Diante do exposto até aqui, constata-se que é quase impossível falar de trabalho doméstico sem abordar determinados recortes, como de classe, raça e gênero. A categoria aqui analisada sempre encontrou severos óbices para seu reconhecimento e para sua valorização, pois foi formada sob a imposição de diversas desigualdades, em especial econômicas e sociais, que “se refletem hoje nas particularidades do trabalho doméstico, o qual conta com a presença maciça de mulheres negras, pobres e com baixo nível educacional.” (WERMUTH; NIELSSON, 2021, p. 233).
O trabalho doméstico, predominantemente, é exercido por mulheres, fruto da realocação pós-escravidão e do patriarcado que ainda impõe suas vontades no país. As mulheres continuaram a prestar serviços referentes à limpeza, à cozinha e a cuidados em geral, e os homens foram em busca de trabalho nas fábricas, nas lavouras, nos setores canavieiros, entre outros.

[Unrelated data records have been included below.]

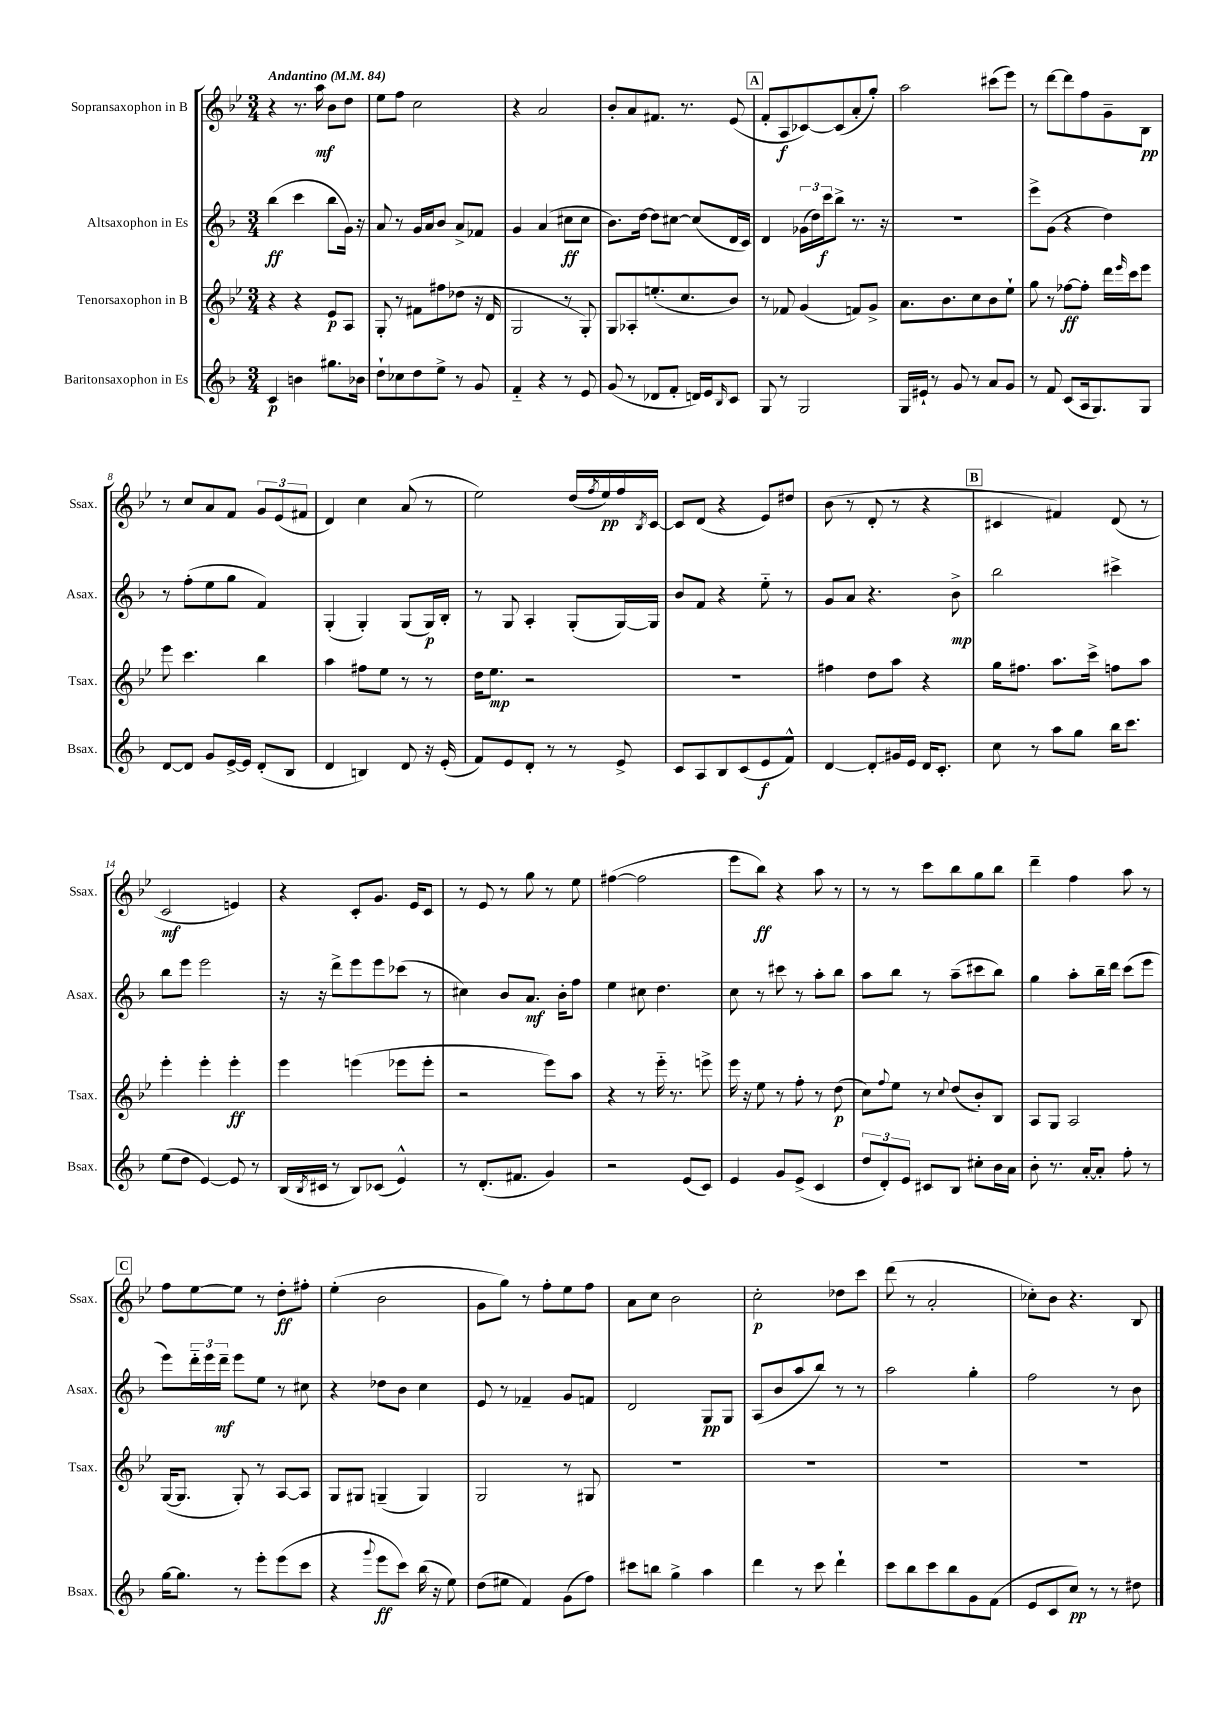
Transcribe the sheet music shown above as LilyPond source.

<<
\new StaffGroup <<
\new Staff = "s0" \with { instrumentName = "Sopransaxophon in B" shortInstrumentName = "Ssax." } {
    \clef treble \key bes \major \numericTimeSignature \time 3/4 \tempo "Andantino" 4 = 84
    r4 r8. a''16\mf bes'8 d''8 |
    ees''8 f''8 c''2 |
    r4 a'2 |
    bes'8-. a'8 fis'8. r8. ees'8( |
    \mark \markup { \box "A" } f'8-. a8\f ces'8~) ces'8( a'8-. g''8-.) |
    a''2 cis'''8( ees'''8) |
    r8 d'''8~ d'''8 f''8 g'8-- bes8\pp |
    r8 c''8 a'8 f'8 \tuplet 3/2 { g'8 ees'8( fis'8 } |
    d'4) c''4 a'8( r8 |
    ees''2) d''16( \acciaccatura { f''8 } ees''16\pp) f''16 \acciaccatura { bes8 } c'16~ |
    c'8 d'8( r4 ees'8) dis''8 |
    bes'8( r8 d'8-. r8 r4 |
    \mark \markup { \box "B" } cis'4 fis'4) d'8( r8 |
    c'2\mf e'4) |
    r4 c'8-. g'8. ees'16 c'8 |
    r8 ees'8 r8 g''8 r8 ees''8 |
    fis''4~( fis''2 |
    ees'''8 bes''8\ff) r4 a''8 r8 |
    r8 r8 c'''8 bes''8 g''8 bes''8 |
    d'''4-- f''4 a''8 r8 |
    \mark \markup { \box "C" } f''8 ees''8~ ees''8 r8 d''8-.\ff fis''8-. |
    ees''4-.( bes'2 |
    g'8 g''8) r8 f''8-. ees''8 f''8 |
    a'8 c''8 bes'2 |
    c''2-.\p des''8 c'''8 |
    d'''8( r8 a'2-. |
    ces''8-.) bes'8 r4. bes8 \bar "|." |
}
\new Staff = "s1" \with { instrumentName = "Altsaxophon in Es" shortInstrumentName = "Asax." } {
    \clef treble \key f \major \numericTimeSignature \time 3/4
    bes''4\ff( c'''4 bes''8 g'16) r16 |
    a'8 r8 g'16 a'16 bes'8 a'8-> fes'8 |
    g'4 a'4( cis''8\ff cis''8 |
    bes'8.) d''16~ d''8 cis''8~ cis''8( d'16 c'16) |
    \mark \markup { \box "A" } d'4 \tuplet 3/2 { ges'16( d''16) c'''16\f } bes''8-> r8. r16 |
    R2. |
    e'''8-> g'8( r4 d''4) |
    r8 f''8-.( e''8 g''8 f'4) |
    g4-.( g4-.) g8( g16\p) bes16-. |
    r8 g8 a4-. g8-.( g16~) g16 |
    bes'8 f'8 r4 e''8-_ r8 |
    g'8 a'8 r4. bes'8->\mp |
    \mark \markup { \box "B" } bes''2 cis'''4-> |
    bes''8 e'''8 e'''2 |
    r16 r16 d'''8-> e'''8 e'''8 ces'''8( r8 |
    cis''4) bes'8 a'8.\mf bes'16-. f''8 |
    e''4 cis''8 d''4. |
    c''8 r8 cis'''8 r8 a''8-. bes''8 |
    a''8 bes''8 r8 a''8--( cis'''8 bes''8) |
    g''4 a''8-. bes''16-- d'''16 c'''8( e'''8 |
    \mark \markup { \box "C" } e'''8) \tuplet 3/2 { d'''16-_ e'''16 d'''16--\mf } e'''8 e''8 r8 cis''8 |
    r4 des''8 bes'8 c''4 |
    e'8 r8 fes'4-- g'8 f'8 |
    d'2 g8\pp g8 |
    a8( bes'8 a''8 bes''8) r8 r8 |
    a''2 g''4-. |
    f''2 r8 bes'8 \bar "|." |
}
\new Staff = "s2" \with { instrumentName = "Tenorsaxophon in B" shortInstrumentName = "Tsax." } {
    \clef treble \key bes \major \numericTimeSignature \time 3/4
    r4 r4 ees'8\p a8 |
    g8-. r8 fis'8 fis''8 des''8( r16 d'16 |
    g2 r8 g8-.) |
    g8 aes8-. e''8.-.( c''8. bes'8) |
    \mark \markup { \box "A" } r8 fes'8 g'4( f'8) g'8-> |
    a'8. bes'8. c''8 bes'8 ees''8-! |
    g''8 r8 fes''8~\ff fes''8-. d'''16 \grace { ees'''16 } c'''16 ees'''8 |
    ees'''8 c'''4. bes''4 |
    a''4 fis''8 ees''8 r8 r8 |
    d''16 ees''8.\mp r2 |
    R2. |
    fis''4 d''8 a''8 r4 |
    \mark \markup { \box "B" } g''16 fis''8. a''8. c'''16-> f''8 a''8 |
    ees'''4-. ees'''4-. ees'''4-.\ff |
    ees'''4 e'''4( ees'''8 ees'''8-. |
    r2 ees'''8) a''8 |
    r4 r8 ees'''16-_ r8. e'''8-> |
    ees'''16 r16 ees''8 r8 f''8-. r8 d''8\p( |
    c''8) \appoggiatura { f''8 } ees''8 r8 \appoggiatura { c''8 } d''8( bes'8-.) bes8 |
    a8 g8 a2 |
    \mark \markup { \box "C" } g16~( g8. g8-.) r8 a8~ a8 |
    g8 gis8 g4--( g4) |
    g2 r8 gis8 |
    R2. |
    R2. |
    R2. |
    R2. \bar "|." |
}
\new Staff = "s3" \with { instrumentName = "Baritonsaxophon in Es" shortInstrumentName = "Bsax." } {
    \clef treble \key f \major \numericTimeSignature \time 3/4
    c'4\p b'4 gis''8. bes'16 |
    d''8-! ces''8 d''8 e''8-> r8 g'8 |
    f'4-_ r4 r8 e'8 |
    g'8( r8 des'8 f'8-. d'16) e'16 \grace { bes16 } c'8 |
    \mark \markup { \box "A" } g8 r8 g2 |
    g16 eis'16-! r8 g'8 r8 a'8 g'8 |
    r8 f'8 c'8( a16 g8.) g8 |
    d'8~ d'8 g'8 e'16~-> e'16 d'8-.( bes8 |
    d'4 b4) d'8 r16 e'16-.( |
    f'8) e'8 d'8-. r8 r8 e'8-> |
    c'8 a8 bes8 c'8( e'8\f f'8-^) |
    d'4~ d'8-.\glissando gis'16 e'16 d'16 c'8.-. |
    \mark \markup { \box "B" } c''8 r8 a''8 g''8 bes''16 c'''8. |
    e''8( d''8 e'4~) e'8 r8 |
    bes16( \acciaccatura { bes8 } cis'16 r8 bes8) ces'8( e'4-^) |
    r8 d'8.-.( fis'8. g'4) |
    r2 e'8( c'8) |
    e'4 g'8 e'8->( c'4 |
    \tuplet 3/2 { d''8 d'8-.) e'8 } cis'8 bes8 cis''8-. bes'16 a'16 |
    bes'8-. r8. a'16~-. a'8-. f''8-. r8 |
    \mark \markup { \box "C" } g''16~ g''8. r8 e'''8-. e'''8( c'''8 |
    r4 \appoggiatura { g'''8 } e'''8\ff c'''8) bes''16( r16 e''8) |
    d''8( eis''8 f'4) g'8( f''8) |
    cis'''8 b''8 g''4-> a''4 |
    d'''4 r8 c'''8 d'''4-! |
    c'''8 bes''8 c'''8 bes''8 g'8 f'8( |
    e'8 c'8 c''8\pp) r8 r8 dis''8 \bar "|." |
}
>>
>>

Hirata e Kergoat (2007, p. 599) aprimoram a discussão ao esclarecerem que
Essa forma particular da divisão social do trabalho tem dois princípios organizadores: o princípio de separação (existem trabalhos de homens e trabalhos de mulheres) e o princípio hierárquico (um trabalho de homem “vale” mais que um trabalho de mulher). Esses princípios são válidos para todas as sociedades conhecidas, no tempo e no espaço. Podem ser aplicados mediante um processo específico de legitimação, a ideologia naturalista. Esta rebaixa o gênero ao sexo biológico, reduz as práticas sociais a “papéis sociais” sexuados que remetem ao destino natural da espécie.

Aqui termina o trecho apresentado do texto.